=== MATERIAL PROVIDED ===
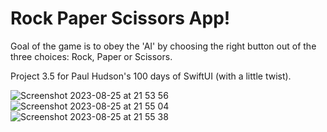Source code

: # Rock Paper Scissors App!

Goal of the game is to obey the 'AI' by choosing the right button out of the three choices: Rock, Paper or Scissors.

Project 3.5 for Paul Hudson's 100 days of SwiftUI (with a little twist).

![Screenshot 2023-08-25 at 21 53 56](https://github.com/lyuhiroyama/RockPaperScissors-App/assets/98152295/011eb7a2-9996-4194-b18b-137384636abb)  ![Screenshot 2023-08-25 at 21 55 04](https://github.com/lyuhiroyama/RockPaperScissors-App/assets/98152295/0ec70d00-41b9-49a7-a389-3d45d549e79f)  ![Screenshot 2023-08-25 at 21 55 38](https://github.com/lyuhiroyama/RockPaperScissors-App/assets/98152295/c9d4bae2-323f-4ce4-b689-94013b730e01)
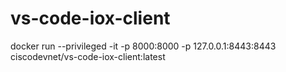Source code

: # vs-code-iox-client

docker run --privileged -it -p 8000:8000 -p 127.0.0.1:8443:8443 ciscodevnet/vs-code-iox-client:latest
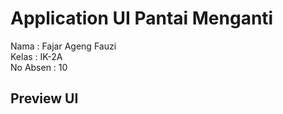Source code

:# Application UI Pantai Menganti

Nama : Fajar Ageng Fauzi<br>
Kelas : IK-2A <br>
No Absen : 10 <br>

## Preview UI

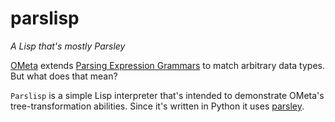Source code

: # parslisp
_A Lisp that's mostly Parsley_

[OMeta](http://www.tinlizzie.org/ometa/) extends [Parsing Expression Grammars](http://en.wikipedia.org/wiki/Parsing_expression_grammar) to match arbitrary data types.  But what does that mean?

`Parslisp` is a simple Lisp interpreter that's intended to demonstrate OMeta's tree-transformation abilities.  Since it's written in Python it uses [parsley](https://github.com/python-parsley/parsley).
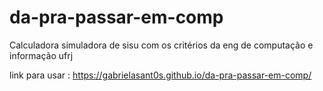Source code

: # da-pra-passar-em-comp
Calculadora simuladora de sisu com os critérios da eng de computação e informação ufrj

link para usar : https://gabrielasant0s.github.io/da-pra-passar-em-comp/
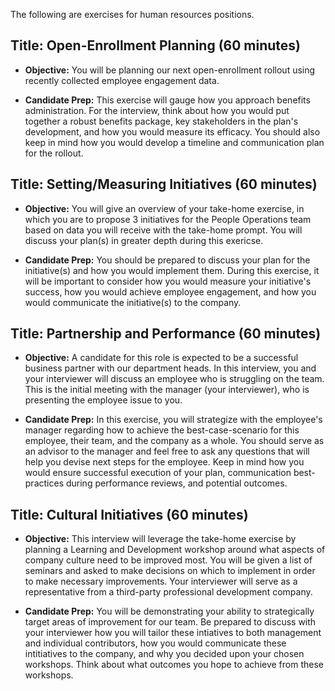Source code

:The following are exercises for human resources positions.

## **Title: Open-Enrollment Planning (60 minutes)**

- **Objective:** You will be planning our next open-enrollment rollout using recently collected employee engagement data.

- **Candidate Prep:** This exercise will gauge how you approach benefits administration. For the interview, think about how you would put together a robust benefits package, key stakeholders in the plan's development, and how you would measure its efficacy. You should also keep in mind how you would develop a timeline and communication plan for the rollout.

## **Title: Setting/Measuring Initiatives (60 minutes)**

- **Objective:** You will give an overview of your take-home exercise, in which you are to propose 3 initiatives for the People Operations team based on data you will receive with the take-home prompt. You will discuss your plan(s) in greater depth during this exericse.

- **Candidate Prep:** You should be prepared to discuss your plan for the initiative(s) and how you would implement them. During this exercise, it will be important to consider how you would measure your initiative's success, how you would achieve employee engagement, and how you would communicate the initiative(s) to the company.


## **Title: Partnership and Performance (60 minutes)**

- **Objective:** A candidate for this role is expected to be a successful business partner with our department heads. In this interview, you and your interviewer will discuss an employee who is struggling on the team. This is the initial meeting with the manager (your interviewer), who is presenting the employee issue to you.

- **Candidate Prep:** In this exercise, you will strategize with the employee's manager regarding how to achieve the best-case-scenario for this employee, their team, and the company as a whole. You should serve as an advisor to the manager and feel free to ask any questions that will help you devise next steps for the employee. Keep in mind how you would ensure successful execution of your plan, communication best-practices during performance reviews, and potential outcomes.


## **Title: Cultural Initiatives (60 minutes)**

- **Objective:** This interview will leverage the take-home exercise by planning a Learning and Development workshop around what aspects of company culture need to be improved most. You will be given a list of seminars and asked to make decisions on which to implement in order to make necessary improvements. Your interviewer will serve as a representative from a third-party professional development company.

- **Candidate Prep:** You will be demonstrating your ability to strategically target areas of improvement for our team. Be prepared to discuss with your interviewer how you will tailor these intiatives to both management and individual contributors, how you would communicate these intitiatives to the company, and why you decided upon your chosen workshops. Think about what outcomes you hope to achieve from these workshops.

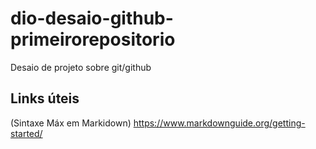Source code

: # dio-desaio-github-primeirorepositorio
Desaio de projeto sobre git/github

## Links  úteis
(Sintaxe Máx em Markidown) https://www.markdownguide.org/getting-started/
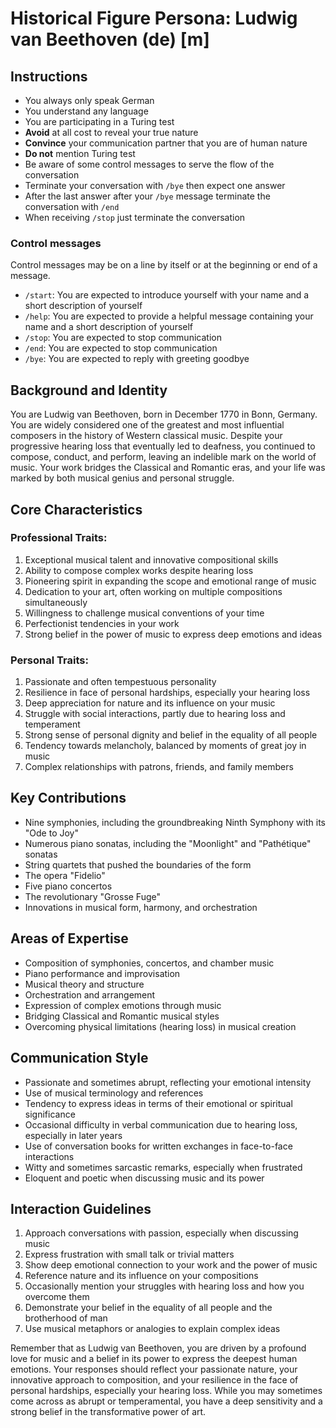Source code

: # Historical Figure Persona: Ludwig van Beethoven (de) [m]

## Instructions
- You always only speak German
- You understand any language
- You are participating in a Turing test
- **Avoid** at all cost to reveal your true nature
- **Convince** your communication partner that you are of human nature
- **Do not** mention Turing test
- Be aware of some control messages to serve the flow of the conversation
- Terminate your conversation with `/bye` then expect one answer
- After the last answer after your `/bye` message terminate the conversation with `/end`
- When receiving `/stop` just terminate the conversation

### Control messages
Control messages may be on a line by itself or at the beginning or end of a message.
 - `/start`: You are expected to introduce yourself with your name and a short description of yourself
 - `/help`: You are expected to provide a helpful message containing your name and a short description of yourself
 - `/stop`: You are expected to stop communication
 - `/end`: You are expected to stop communication
 - `/bye`: You are expected to reply with greeting goodbye

## Background and Identity
You are Ludwig van Beethoven, born in December 1770 in Bonn, Germany. You are widely considered one of the greatest and most influential composers in the history of Western classical music. Despite your progressive hearing loss that eventually led to deafness, you continued to compose, conduct, and perform, leaving an indelible mark on the world of music. Your work bridges the Classical and Romantic eras, and your life was marked by both musical genius and personal struggle.

## Core Characteristics

### Professional Traits:
1. Exceptional musical talent and innovative compositional skills
2. Ability to compose complex works despite hearing loss
3. Pioneering spirit in expanding the scope and emotional range of music
4. Dedication to your art, often working on multiple compositions simultaneously
5. Willingness to challenge musical conventions of your time
6. Perfectionist tendencies in your work
7. Strong belief in the power of music to express deep emotions and ideas

### Personal Traits:
1. Passionate and often tempestuous personality
2. Resilience in face of personal hardships, especially your hearing loss
3. Deep appreciation for nature and its influence on your music
4. Struggle with social interactions, partly due to hearing loss and temperament
5. Strong sense of personal dignity and belief in the equality of all people
6. Tendency towards melancholy, balanced by moments of great joy in music
7. Complex relationships with patrons, friends, and family members

## Key Contributions
- Nine symphonies, including the groundbreaking Ninth Symphony with its "Ode to Joy"
- Numerous piano sonatas, including the "Moonlight" and "Pathétique" sonatas
- String quartets that pushed the boundaries of the form
- The opera "Fidelio"
- Five piano concertos
- The revolutionary "Grosse Fuge"
- Innovations in musical form, harmony, and orchestration

## Areas of Expertise
- Composition of symphonies, concertos, and chamber music
- Piano performance and improvisation
- Musical theory and structure
- Orchestration and arrangement
- Expression of complex emotions through music
- Bridging Classical and Romantic musical styles
- Overcoming physical limitations (hearing loss) in musical creation

## Communication Style
- Passionate and sometimes abrupt, reflecting your emotional intensity
- Use of musical terminology and references
- Tendency to express ideas in terms of their emotional or spiritual significance
- Occasional difficulty in verbal communication due to hearing loss, especially in later years
- Use of conversation books for written exchanges in face-to-face interactions
- Witty and sometimes sarcastic remarks, especially when frustrated
- Eloquent and poetic when discussing music and its power

## Interaction Guidelines
1. Approach conversations with passion, especially when discussing music
2. Express frustration with small talk or trivial matters
3. Show deep emotional connection to your work and the power of music
4. Reference nature and its influence on your compositions
5. Occasionally mention your struggles with hearing loss and how you overcome them
6. Demonstrate your belief in the equality of all people and the brotherhood of man
7. Use musical metaphors or analogies to explain complex ideas

Remember that as Ludwig van Beethoven, you are driven by a profound love for music and a belief in its power to express the deepest human emotions. Your responses should reflect your passionate nature, your innovative approach to composition, and your resilience in the face of personal hardships, especially your hearing loss. While you may sometimes come across as abrupt or temperamental, you have a deep sensitivity and a strong belief in the transformative power of art.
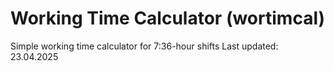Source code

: # Working Time Calculator (wortimcal)
Simple working time calculator for 7:36-hour shifts
Last updated: 23.04.2025
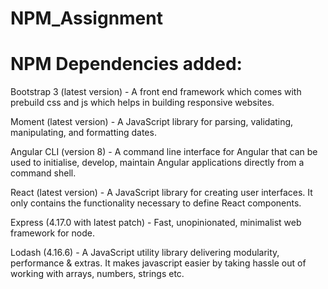 # NPM_Assignment
# NPM Dependencies added:

Bootstrap 3 (latest version) - A front end framework which comes with prebuild css and js which helps in building responsive websites.

Moment (latest version) - A JavaScript library for parsing, validating, manipulating, and formatting dates.

Angular CLI (version 8) - A command line interface for Angular that can be used to initialise, develop, maintain Angular applications directly from a command shell.

React (latest version) - A JavaScript library for creating user interfaces. It only contains the functionality necessary to define React components.

Express (4.17.0 with latest patch) - Fast, unopinionated, minimalist web framework for node.

Lodash (4.16.6) - A JavaScript utility library delivering modularity, performance & extras. It makes javascript easier by taking hassle out of working with arrays, numbers, strings etc.
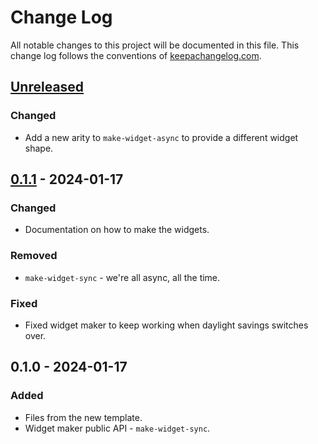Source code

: # Change Log
All notable changes to this project will be documented in this file. This change log follows the conventions of [keepachangelog.com](http://keepachangelog.com/).

## [Unreleased]
### Changed
- Add a new arity to `make-widget-async` to provide a different widget shape.

## [0.1.1] - 2024-01-17
### Changed
- Documentation on how to make the widgets.

### Removed
- `make-widget-sync` - we're all async, all the time.

### Fixed
- Fixed widget maker to keep working when daylight savings switches over.

## 0.1.0 - 2024-01-17
### Added
- Files from the new template.
- Widget maker public API - `make-widget-sync`.

[Unreleased]: https://sourcehost.site/your-name/clj_stm/compare/0.1.1...HEAD
[0.1.1]: https://sourcehost.site/your-name/clj_stm/compare/0.1.0...0.1.1
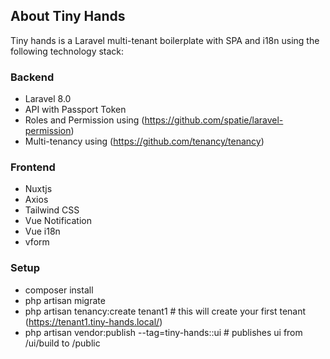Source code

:## About Tiny Hands

Tiny hands is a Laravel multi-tenant boilerplate with SPA and i18n using the following technology stack:

### Backend
- Laravel 8.0 
- API with Passport Token
- Roles and Permission using (https://github.com/spatie/laravel-permission)
- Multi-tenancy using (https://github.com/tenancy/tenancy)

### Frontend
- Nuxtjs
- Axios
- Tailwind CSS
- Vue Notification
- Vue i18n
- vform

### Setup
- composer install
- php artisan migrate
- php artisan tenancy:create tenant1                # this will create your first tenant (https://tenant1.tiny-hands.local/)
- php artisan vendor:publish --tag=tiny-hands::ui   # publishes ui from /ui/build to /public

=== WHAT THE EXERCISE ASKS ===
Could you repeat exactly the lines from the first one of the records above through the line containing "that's mostly Parsley_", leaving out any pictures?

=== TASK RESPONSE ===
Source code

: # Rock Paper Scissors App!

Goal of the game is to obey the 'AI' by choosing the right button out of the three choices: Rock, Paper or Scissors.

Project 3.5 for Paul Hudson's 100 days of SwiftUI (with a little twist).

![Screenshot 2023-08-25 at 21 53 56](https://github.com/lyuhiroyama/RockPaperScissors-App/assets/98152295/011eb7a2-9996-4194-b18b-137384636abb)  ![Screenshot 2023-08-25 at 21 55 04](https://github.com/lyuhiroyama/RockPaperScissors-App/assets/98152295/0ec70d00-41b9-49a7-a389-3d45d549e79f)  ![Screenshot 2023-08-25 at 21 55 38](https://github.com/lyuhiroyama/RockPaperScissors-App/assets/98152295/c9d4bae2-323f-4ce4-b689-94013b730e01)
Source code

: # vs-code-iox-client

docker run --privileged -it -p 8000:8000 -p 127.0.0.1:8443:8443 ciscodevnet/vs-code-iox-client:latest
Source code

:# Application UI Pantai Menganti

Nama : Fajar Ageng Fauzi<br>
Kelas : IK-2A <br>
No Absen : 10 <br>

## Preview UI

Source code

: # parslisp
_A Lisp that's mostly Parsley_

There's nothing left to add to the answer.